Exclusive Motors Pvt. Ltd. v. Automobile
Lamborghini SPA, 2012
• Automobile Lamborghini, by an agreement in 2005, appointed Exclusive
Motors Pvt. Ltd. as the importer and dealer of sports cars manufactured by
it through a dealership agreement.
• In 2011, Automobile Lamborghini appointed its own group company, i.e.
Volkswagen India as exclusive importer of it’s cars and Exclusive Motors
Pvt. Ltd. was requested to terminate the existing dealership agreement and
to bring in place a fresh dealership agreement with Volkswagen India.
• Exclusive Motors Pvt. Ltd.
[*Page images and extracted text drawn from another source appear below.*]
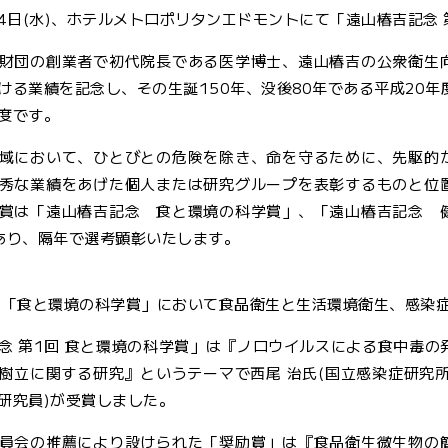
月4日(水)、ホテルメトロポリタンエドモントにて「遠山椿吉記念 
財団の創業者で初代院長である医学博士、遠山椿吉の公衆衛生
ける業績を記念し、その生誕150年、没後80年である平成20年
度です。
域において、ひとびとの危険を除き、命を守るために、先駆的
秀な業績をあげた個人または研究グループを表彰するものと位
賞は「遠山椿吉記念 食と環境の科学賞」、「遠山椿吉記念 
あり、隔年で選考顕彰いたします。
は「食と環境の科学賞」において食品衛生と生活環境衛生、感染
念 第1回 食と環境の科学賞」は『ノロウイルスによる食中毒の
樹立に関する研究』というテーマで西尾 治氏(国立感染症研究所
研究員)が受賞しました。
員会の推薦により設けられた「奨励賞」は『食品衛生微生物の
Refused to enter into new agreement and thus
Automobile Lamborghini served a notice to the informant for terminating
the existing dealership agreement with 12 months notice period.
• It is alleged that during the notice period the opposite party had offered its
products to the informant at a much higher price than its own company i.e.
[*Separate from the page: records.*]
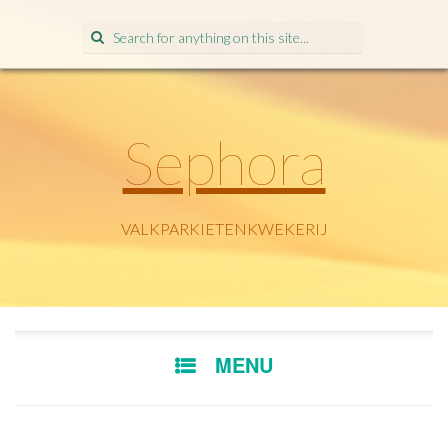
Search
for:
Sephora
VALKPARKIETENKWEKERIJ
SKIP
MENU
TO
CONTENT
Volkswagen India thereby adopting discriminatory pricing policy
Exclusive Motors Pvt.Ltd. contd.
• CCI held as:
– To establish a contravention under Section 3, an agreement
is required to be proven between two or more enterprises.
Agreement between Automobile Lamborghini and its group
company ‘Volkswagen India’ , cannot be considered as an
agreement between two enterprises, envisaged under
section 2(h) of the Act.
– This is also in accord with the internationally accepted
doctrine of ‘single economic entity’.
– As long as the Automobile Lamborghini and Volkswagen
India are part of the same group, they will be considered as
single economic entity for the purposes of the Act.
– Any internal agreement between them is not considered as
an agreement for the purposes of Section 3 of the Act.